→ Task objective:
The answer must be an exact copy of the lines from the one containing "ring dip: (569, 374)" through the last line of the records, with no pictures.

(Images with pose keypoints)

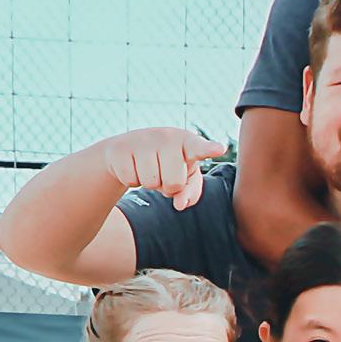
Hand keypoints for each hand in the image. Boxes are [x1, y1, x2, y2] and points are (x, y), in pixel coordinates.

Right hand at [98, 126, 223, 210]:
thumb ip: (191, 191)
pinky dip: (132, 180)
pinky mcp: (121, 149)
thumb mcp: (184, 176)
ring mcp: (142, 140)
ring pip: (150, 183)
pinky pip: (131, 180)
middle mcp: (166, 136)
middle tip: (163, 172)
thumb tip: (180, 204)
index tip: (219, 149)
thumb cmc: (165, 163)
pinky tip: (133, 166)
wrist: (127, 149)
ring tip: (148, 168)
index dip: (208, 149)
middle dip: (168, 186)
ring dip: (149, 183)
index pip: (198, 148)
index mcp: (187, 142)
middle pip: (174, 183)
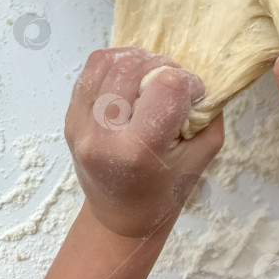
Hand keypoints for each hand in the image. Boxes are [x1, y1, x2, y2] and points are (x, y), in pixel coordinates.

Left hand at [64, 47, 224, 238]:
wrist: (121, 217)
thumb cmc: (167, 189)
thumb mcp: (203, 154)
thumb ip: (208, 113)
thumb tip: (202, 77)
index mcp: (138, 149)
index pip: (167, 86)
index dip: (189, 82)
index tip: (193, 97)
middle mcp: (103, 135)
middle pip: (133, 66)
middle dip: (163, 66)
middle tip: (172, 85)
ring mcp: (80, 125)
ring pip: (108, 61)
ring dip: (139, 60)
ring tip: (150, 79)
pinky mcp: (70, 118)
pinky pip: (91, 69)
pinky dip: (116, 64)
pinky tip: (131, 80)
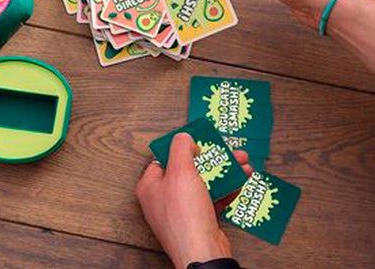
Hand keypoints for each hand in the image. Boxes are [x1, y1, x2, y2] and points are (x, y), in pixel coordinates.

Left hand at [136, 133, 250, 268]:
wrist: (203, 254)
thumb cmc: (185, 215)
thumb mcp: (181, 171)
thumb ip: (181, 148)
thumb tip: (183, 137)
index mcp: (150, 186)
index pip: (162, 158)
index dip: (179, 147)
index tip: (196, 141)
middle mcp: (163, 199)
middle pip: (187, 170)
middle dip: (209, 159)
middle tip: (224, 150)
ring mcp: (181, 212)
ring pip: (202, 184)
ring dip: (223, 172)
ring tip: (241, 162)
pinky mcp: (198, 222)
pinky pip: (212, 199)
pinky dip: (226, 189)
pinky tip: (241, 181)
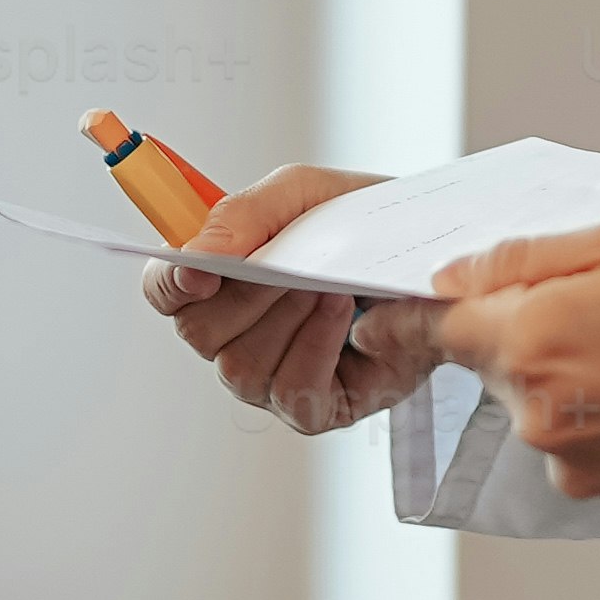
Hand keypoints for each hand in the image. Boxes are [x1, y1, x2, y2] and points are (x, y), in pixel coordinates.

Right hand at [142, 168, 447, 437]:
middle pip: (199, 333)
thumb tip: (196, 252)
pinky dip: (315, 348)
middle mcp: (238, 336)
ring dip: (286, 319)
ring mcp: (274, 377)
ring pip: (242, 369)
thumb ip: (243, 213)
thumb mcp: (304, 193)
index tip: (198, 270)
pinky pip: (293, 392)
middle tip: (291, 264)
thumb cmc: (363, 224)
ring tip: (327, 285)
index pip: (165, 292)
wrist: (434, 251)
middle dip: (247, 294)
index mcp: (222, 281)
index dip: (169, 283)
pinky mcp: (319, 407)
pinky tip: (343, 315)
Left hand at [431, 219, 599, 504]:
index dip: (407, 318)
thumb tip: (453, 277)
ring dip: (569, 374)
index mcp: (529, 342)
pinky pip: (580, 441)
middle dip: (525, 332)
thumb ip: (522, 259)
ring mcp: (575, 462)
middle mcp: (537, 415)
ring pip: (540, 405)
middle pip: (494, 365)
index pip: (434, 332)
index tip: (382, 320)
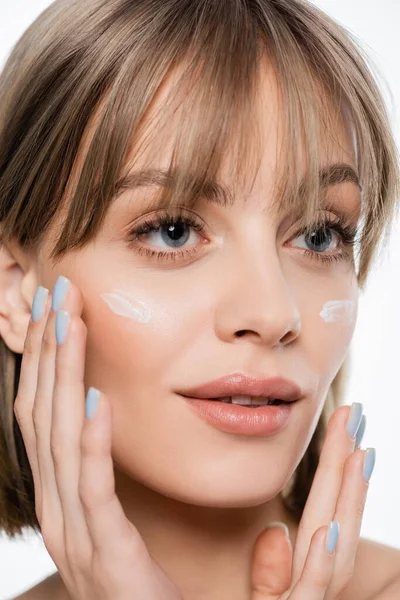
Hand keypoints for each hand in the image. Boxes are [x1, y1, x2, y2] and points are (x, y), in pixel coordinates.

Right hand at [14, 278, 182, 599]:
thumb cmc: (143, 580)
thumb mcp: (119, 513)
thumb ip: (106, 465)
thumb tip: (105, 405)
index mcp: (62, 494)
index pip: (47, 411)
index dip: (49, 357)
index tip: (59, 307)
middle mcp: (56, 506)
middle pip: (44, 411)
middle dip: (49, 348)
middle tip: (57, 291)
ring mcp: (73, 531)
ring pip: (60, 437)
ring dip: (63, 374)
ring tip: (70, 321)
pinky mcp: (103, 553)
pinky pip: (91, 487)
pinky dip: (89, 439)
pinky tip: (95, 396)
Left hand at [250, 403, 372, 598]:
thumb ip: (270, 574)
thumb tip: (275, 530)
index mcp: (305, 574)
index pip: (323, 514)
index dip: (336, 472)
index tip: (346, 429)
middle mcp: (314, 585)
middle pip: (334, 518)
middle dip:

→ Solution to the exercise:
ring dip: (569, 374)
index mcp: (529, 342)
pinky pip: (580, 441)
middle dip: (525, 332)
thumb ip: (522, 259)
ring mcp: (575, 462)
middle mcp: (537, 415)
ring pip: (540, 405)
middle pip: (494, 365)
index pip: (434, 332)
index tip: (382, 320)
Hand keypoints for each hand in the image. Boxes are [x1, y1, x2, y2] and points are (x, y), in pixel coordinates.

Right hand at [14, 278, 182, 599]:
thumb cmc: (143, 580)
thumb mcp: (119, 513)
thumb ip: (106, 465)
thumb tip: (105, 405)
index mcp: (62, 494)
index pip: (47, 411)
index dip: (49, 357)
index tip: (59, 307)
middle mcp: (56, 506)
middle pip: (44, 411)
middle dip: (49, 348)
middle tip: (57, 291)
ring mcp: (73, 531)
ring pip: (60, 437)
ring dip: (63, 374)
ring tip: (70, 321)
pinky mcp: (103, 553)
pinky pip: (91, 487)
pinky dip: (89, 439)
pinky tip: (95, 396)
Left hand at [250, 403, 372, 598]:
thumb ip: (270, 574)
thumb tip: (275, 530)
index mcp: (305, 574)
index pip: (323, 514)
index dip: (336, 472)
index tip: (346, 429)
middle mcp: (314, 585)
middle pip: (334, 518)
middle dip:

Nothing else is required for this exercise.